* 提示文 *

[Work/Class/OpenGL/1_OpenGL1x]

3Dグラフィックの座標系と変換・視点の移動

3Dグラフィックの座標系

OpenGLに限らず,基本的に3Dグラフィックは以下の5つの座標系を扱う.

  1. 一つのモデル・オブジェクトの中で定められた「原点」を基準とした「ローカル座標系」
  2. 世界全体を絶対的な座標で表現する「ワールド座標系」
  3. 世界やオブジェクトをカメラを原点とした相対座標で表現する「視点座標系」
  4. カメラで見た座標系(3次元)をスクリーン(2次元)に落とし込んだ「投影面座標系」
  5. 一つのウィンドウの中での位置をマラワス「ウィンドウ座標系」(ビューポート)

我々が2Dグラフィックで意識しているのは,ローカル座標系とワールド座標系のみであり,ワールド座標系がそのままウィンドウの座標系と一致しているが,3Dグラフィックの場合,次元を削減する(投影する,わかりやすく言うとパースの図面を書く)ことにより,2Dグラフィックに落とし込む.その際の変換が以下の4段階を経て行われる.

  1. モデリング変換(ローカル座標系→ワールド座標系)
  2. 視野変換・視界変換・ビューイング変換(ワールド座標系→視点座標系)
  3. 投影変換(視点座標系→投影面座標系)
  4. ビューポート変換(投影面座標系→ウィンドウ座標系)
モデル座標系→ワールド座標系→視点座標系→投影面座標系 投影面座標系→Viewport

モデリング変換

一つ前の項でやった通り,glTranslate()glRotate()を前に書かない状態でglutSolidTeapod()を出現させると,原点を中心にして現れる.この状態が「オブジェクトのローカル座標系」と「世界を絶対的な座標で表現するワールド座標系」が一致している状態である.

glTranslate()やglRotate()を使いオブジェクトを任意の場所に配置するが,2Dグラフィックスや前項で述べた通り,アフィン変換によって,「オブジェクトのローカル座標系」を「移動・回転・拡大縮小」させるために「ワールド座標系」に変換した状態である.

視野変換

モデリング変換が行われた段階では,世界(ワールド座標系)の中心を基準としてモデルが描かれるが,これを投影する前に,カメラを原点としてレンズの傾きなどカメラから見える状態の座標系に変換する.これが視野変換である.

本来なら視野変換もアフィン変換同様行列演算で行うが,OpenGL 1.x系ではこの部分はgluLookAt()を使いカメラの位置を指定することで,自動的に行われる.

投影変換

視野変換で得られた「カメラを原点とした座標系で表現された世界(これはまだ3次元)」を2次元に落とし込む変換である.いわゆる「パース図を描く」作業に相当する

OpenGL 1.x系では,この作業はglOrtho()(平行投影)もしくはgluPerspective()(透視投影)により,自動的に行われる.(透視投影はglFrustum()でも行えるが,gluPerspective()の方が扱いが簡単なので,こちらを用いる)

この投影変換も,本質的には行列演算で行われる.

短答式のグラフ問題
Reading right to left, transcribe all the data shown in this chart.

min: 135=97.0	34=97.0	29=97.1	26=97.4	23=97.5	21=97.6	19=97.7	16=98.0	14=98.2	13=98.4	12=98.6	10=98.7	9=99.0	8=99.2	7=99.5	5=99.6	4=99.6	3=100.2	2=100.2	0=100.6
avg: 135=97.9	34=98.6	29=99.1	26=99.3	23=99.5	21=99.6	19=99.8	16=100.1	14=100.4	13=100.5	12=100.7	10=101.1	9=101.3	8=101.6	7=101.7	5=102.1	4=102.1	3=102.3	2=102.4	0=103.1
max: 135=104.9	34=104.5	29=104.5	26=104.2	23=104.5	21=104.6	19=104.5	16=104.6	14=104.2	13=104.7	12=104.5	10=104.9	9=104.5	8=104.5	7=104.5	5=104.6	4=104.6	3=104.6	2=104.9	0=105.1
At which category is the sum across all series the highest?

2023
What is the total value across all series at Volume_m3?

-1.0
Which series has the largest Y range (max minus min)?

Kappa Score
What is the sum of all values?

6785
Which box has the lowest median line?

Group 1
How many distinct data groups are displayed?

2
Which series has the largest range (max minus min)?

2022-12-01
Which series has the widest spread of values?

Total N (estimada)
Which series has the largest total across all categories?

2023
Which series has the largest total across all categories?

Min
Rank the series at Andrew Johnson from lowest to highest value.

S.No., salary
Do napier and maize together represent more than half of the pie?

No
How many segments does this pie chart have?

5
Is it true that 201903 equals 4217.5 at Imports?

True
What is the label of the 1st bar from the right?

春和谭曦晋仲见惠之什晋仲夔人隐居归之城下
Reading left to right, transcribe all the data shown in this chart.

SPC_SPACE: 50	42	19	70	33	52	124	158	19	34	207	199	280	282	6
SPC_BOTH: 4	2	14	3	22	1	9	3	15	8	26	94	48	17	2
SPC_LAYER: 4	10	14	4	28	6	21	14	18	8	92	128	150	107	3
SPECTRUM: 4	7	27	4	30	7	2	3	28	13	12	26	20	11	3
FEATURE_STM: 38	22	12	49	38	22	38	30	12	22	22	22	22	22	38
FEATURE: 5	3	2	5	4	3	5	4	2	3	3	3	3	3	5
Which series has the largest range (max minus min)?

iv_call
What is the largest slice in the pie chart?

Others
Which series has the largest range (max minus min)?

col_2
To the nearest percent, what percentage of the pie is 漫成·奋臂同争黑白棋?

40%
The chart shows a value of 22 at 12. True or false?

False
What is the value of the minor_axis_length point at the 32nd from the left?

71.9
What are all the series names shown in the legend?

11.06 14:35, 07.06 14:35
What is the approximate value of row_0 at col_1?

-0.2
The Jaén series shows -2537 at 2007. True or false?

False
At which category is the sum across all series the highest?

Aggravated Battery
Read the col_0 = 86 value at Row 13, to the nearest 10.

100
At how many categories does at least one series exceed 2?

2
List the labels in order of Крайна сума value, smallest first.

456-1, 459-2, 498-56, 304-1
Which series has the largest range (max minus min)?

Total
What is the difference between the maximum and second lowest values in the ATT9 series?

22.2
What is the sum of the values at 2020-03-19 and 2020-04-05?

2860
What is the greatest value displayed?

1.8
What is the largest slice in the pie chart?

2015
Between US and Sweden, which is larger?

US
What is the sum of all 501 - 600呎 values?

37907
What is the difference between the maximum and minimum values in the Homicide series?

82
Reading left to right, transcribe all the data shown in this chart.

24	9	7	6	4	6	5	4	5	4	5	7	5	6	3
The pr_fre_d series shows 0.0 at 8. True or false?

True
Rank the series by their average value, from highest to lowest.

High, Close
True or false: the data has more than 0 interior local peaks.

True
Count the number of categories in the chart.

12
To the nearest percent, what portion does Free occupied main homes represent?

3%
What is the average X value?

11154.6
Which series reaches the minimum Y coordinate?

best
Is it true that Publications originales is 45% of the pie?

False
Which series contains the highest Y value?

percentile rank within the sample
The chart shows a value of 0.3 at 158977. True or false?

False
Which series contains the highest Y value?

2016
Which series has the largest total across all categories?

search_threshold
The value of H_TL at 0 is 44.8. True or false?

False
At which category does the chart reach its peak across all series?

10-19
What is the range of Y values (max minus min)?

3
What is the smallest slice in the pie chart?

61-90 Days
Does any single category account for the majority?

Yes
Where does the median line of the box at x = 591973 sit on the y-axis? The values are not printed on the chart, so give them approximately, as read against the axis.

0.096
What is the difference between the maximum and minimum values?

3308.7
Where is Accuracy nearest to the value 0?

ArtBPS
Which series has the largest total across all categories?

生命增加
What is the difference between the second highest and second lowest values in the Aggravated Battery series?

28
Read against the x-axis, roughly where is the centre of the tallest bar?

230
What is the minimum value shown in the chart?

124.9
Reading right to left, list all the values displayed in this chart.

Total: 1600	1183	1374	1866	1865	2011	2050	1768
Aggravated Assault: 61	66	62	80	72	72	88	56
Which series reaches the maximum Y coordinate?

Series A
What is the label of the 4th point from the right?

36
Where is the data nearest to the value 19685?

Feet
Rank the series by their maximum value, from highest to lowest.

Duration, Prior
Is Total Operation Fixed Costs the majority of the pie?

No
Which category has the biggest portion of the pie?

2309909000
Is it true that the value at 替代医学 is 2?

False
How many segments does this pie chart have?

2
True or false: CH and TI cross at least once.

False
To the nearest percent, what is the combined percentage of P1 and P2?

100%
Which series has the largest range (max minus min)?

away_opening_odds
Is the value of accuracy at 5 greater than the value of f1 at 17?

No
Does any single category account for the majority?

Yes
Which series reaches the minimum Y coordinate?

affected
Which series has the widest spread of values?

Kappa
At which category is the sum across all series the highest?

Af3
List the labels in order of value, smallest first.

* 解く問題 *
a – 座標変換の文章によると,OpenGL 1.x系で平行投影を行う関数は何か。
b – 座標変換の文章では,透視投影にglFrustum()ではなくgluPerspective()を用いている。その理由を説明せよ。
c – 座標変換の文章を,最後の文の後から書き継げ。

* 解答 *
a – glOrtho()である。

b – 透視投影はglFrustum()でも行えるが,gluPerspective()の方が扱いが簡単だからである。

c –
ビューポート変換

「投影変換で作られた2次元画像のどこからどこまでを切り抜いて,ウィンドウのどこからどこまでに表示するか」がビューポート変換である.

投影変換がされた段階では,まだカメラから見た中心を原点として2次元座標(x,y)で表現されているが,コンピュータの画面に表示されるウィンドウは左上もしくは左下を原点としたピクセル数高さ幅の範囲無いの座標で表現される.この部分(2次元から2次元へ)がビューポート変換である.

OpenGL 1.x系では,glViewport()が自動的に行ってくれるし,何もしなくても勝手にウィンドウいっぱいに表示してくれるので,気にする必要はない.

OpenGL 1.x系の基本

glMatrixMode()関数に,モデリング変換と視野変換を行うことを指定するGL_MODELVIEW定数タグか,投影変換を行うことを指定するGL_PROJECTION定数タグを与えて,「今はどのモードの行列演算をしているかを指定する.

glMatrixMode(GL_MODELVIEW);の様に指定する.

OpenGL 1.x系ではこのレンダリング過程は固定されている(固定パイプラインと呼ばれる)ため,行列演算は自動化されており,関数を幾つか実行するのみで自動的に移動や透視変換の行列演算がなされる.

OpenGL 1.x系での手順

行列演算は以下のように指定する.

  1. glMatrixMode(GL_MODELVIEW もしくは GL_PROJECTION定数タグを指定);を実行.
  2. glLoadIdentity();を実行して,そのモードの最初の行列を単位行列に初期化する.
  3. 変換行列を生成する関数を実行する前にglPushMatrix();を実行し,変換行列を保存し始める.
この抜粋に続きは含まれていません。